You are so right, Grandad! We really didn’t know we were poor because everyone we knew was in the same boat, and we had no TV to show us how the other half lived. We did go to the movies,however,and saw all the rich people who dressed in a tuxedo to have dinner in their own home. And they spoke on WHITE telephones. But we knew that nobody really lived like that; it was all Hollywood make believe.
President Ronald Reagan and Prime Minister Margaret Thatcher liked to take credit for the removal of the Berlin wall (“Mr. Gorbachov,tear down that wall!!!”)but it was TV coming in through cracks in the Iron Curtain that let people in Poland and Hungary,etc. know what was happening in the world. And they wanted to live like that,too. So, TV has done a lot of good and has brought the news into our lives. You just have to be selective in what you and your children watch.

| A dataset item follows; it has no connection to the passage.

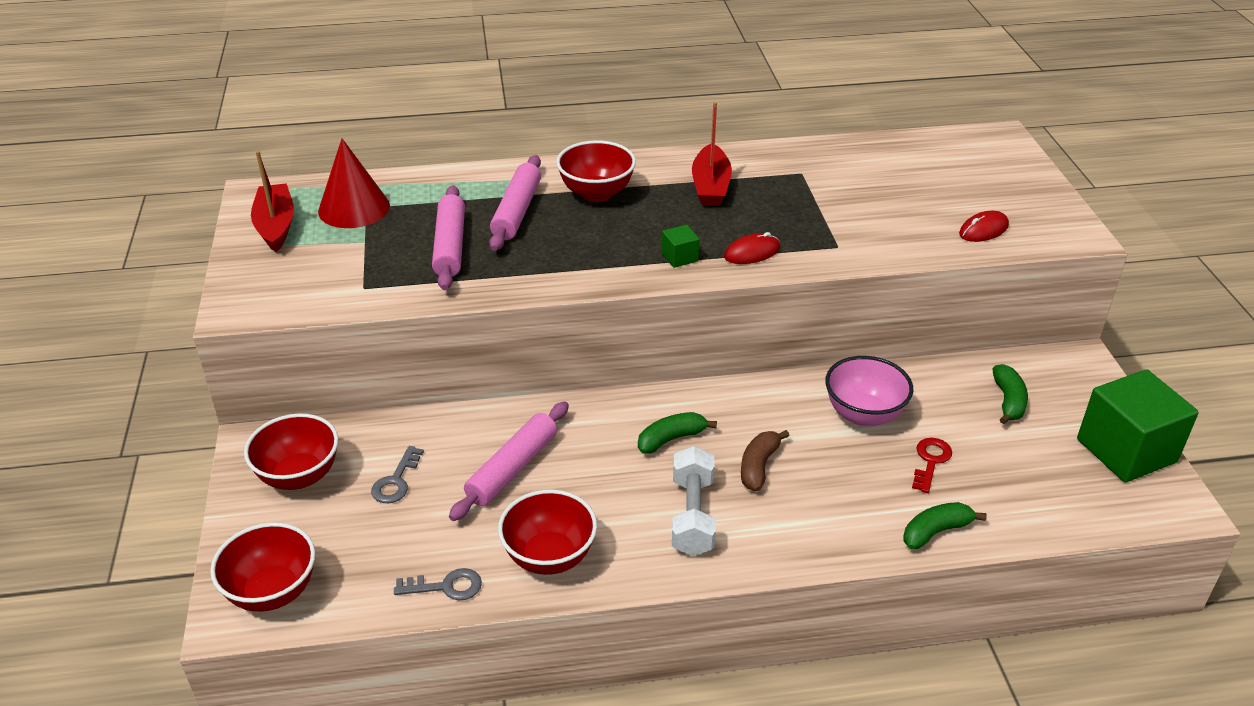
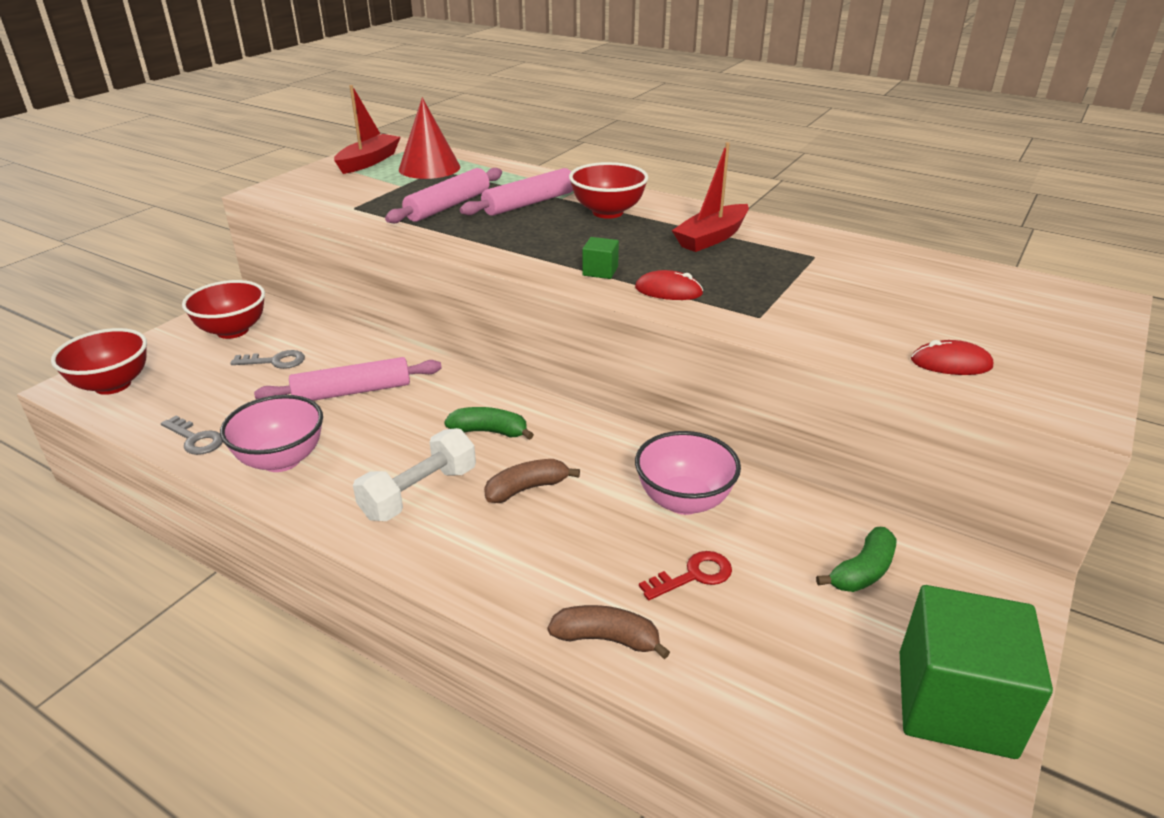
camera: 40 degrees right, 5 degrees down
(396, 481) = (275, 361): grey key -> grey key turned 150 degrees counterclockwise
(549, 557) = (281, 460): red bowl -> pink bowl
(936, 531) = (607, 639): green banana -> brown banana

I couldn’t agree more… TV has ruined the modern world… As a fellow grumpy young person I have to say I love your blog, I feel the same way on so many issues. Thanks Grandad… keep it up! I am going to send my Dad, three year Grandad over here as he seems to be getting progressively more grumpy… and his Dad… well, we won’t even go there! 🙂
Welcome to the Happy Crew, Deborah.
Tell your dad to start blogging!
I seem to have hit a nerve with this anti-TV thing. 🙂
Dad’s not exactly a genius on the computer. The first time he dialled into the internet back in 98 he called me at work to ask why little stars kept appearing when he typed in his password! Great Dad! Think he’s a bit better now!
If I can do it – he can do it.
In fact, if I can do it, anyone can do it.
[p.s. I forgot to say – thanks for the kind words about my scribblings!]